According to the Kenya Bankers Association (KBA), mortgages are the least-popular methods of home financing nationally with a market share of six per cent of all home financing sources. Why is this so?

 

To explain this, a mortgage is a legal binding agreement in which a financial institution lends money for the purchase of property at an interest, in exchange of holding the title deed until payment is fully settled.


The lending financial institutions determine how the payment of the mortgages will be made and failure to commit to payments of the mortgages may lead to foreclosure — being stopped from paying and the property auctioned.
Since independence, a paltry number of Kenyans have managed to purchase houses successfully using mortgages, as the mortgage portfolio stood at 26,508 as at 2018.


This partly explains why home ownership in urban areas stands at 21.3 per cent compared to South Africa at 53.3 per cent. Majority of Kenyans have given mortgages a wide berth following the high interest rates averaging 12 per cent, high deposit requirements and high property prices.


There are also low-income levels, strict underwriting by banks when lending to the informal sector and unavailability of long tenors making the mortgage terms unfavourable to many. There are also high initial transaction costs — initial costs to access mortgage, high interest rates and a shortage of real estate finance to fund large scale developments to meet demand.

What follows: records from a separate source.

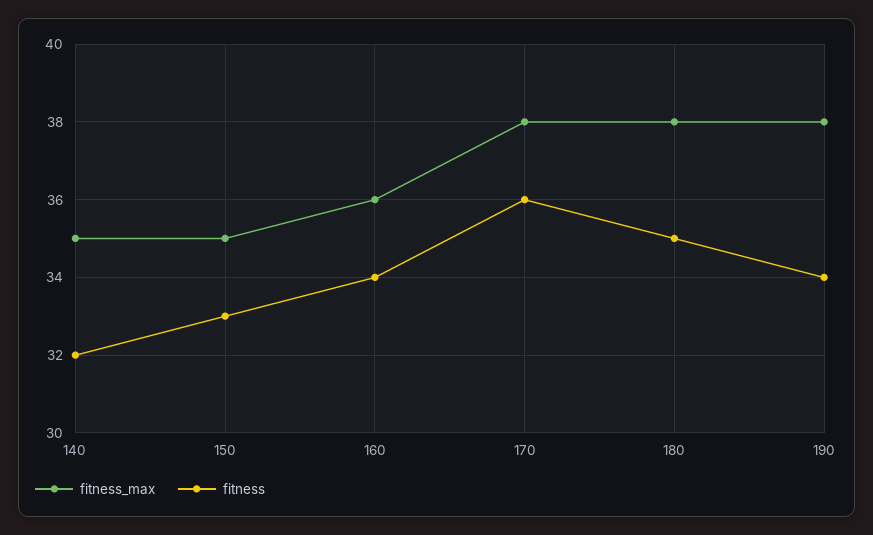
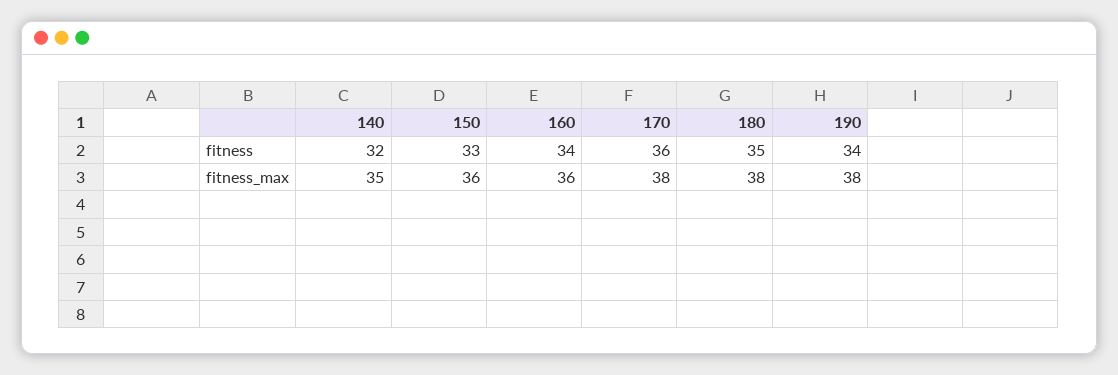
  {
    "fitness_max": {
      "140": 35,
-     "150": 35,
+     "150": 36,
      "160": 36,
      "170": 38,
      "180": 38,
      "190": 38
    },
    "fitness": {
      "140": 32,
      "150": 33,
      "160": 34,
      "170": 36,
      "180": 35,
      "190": 34
    }
  }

Financial pundits also concur that lenders are reluctant to expand their mortgage portfolio over low supply of long-term capital due to limited access to capital markets funding. Therefore, with the above information, it is important to consider several factors before taking the leap of faith and buying a house via the mortgage route.


For instance, it is important to know your income to secure a mortgage that you can comfortably service to avoid repercussions of defaulting. It is also better to consider your credit score before applying for a mortgage — being listed on the Credit Reference Bureau (CRB) should be a no-go zone.


Mortgages are not fully financed a deposit should be made once an individual qualifies for the loan — it is therefore important to save for the same as financing institutions may require a down payment of between 10 and 20 per cent of the property price.


It is also important to shop around for affordable mortgages offered by different financial institutions before settling for the best good reputation and favourable terms and conditions.


The government has also tried to make home ownership ‘friendlier’ by establishing the Kenya Mortgage Refinance Company (KMRC) two years ago. The facility lends to Primary Mortgage Lenders (PMLs) at an annual interest rate of five percent, enabling them to write home loans at seven percent lower than the market average rate of 12 per cent.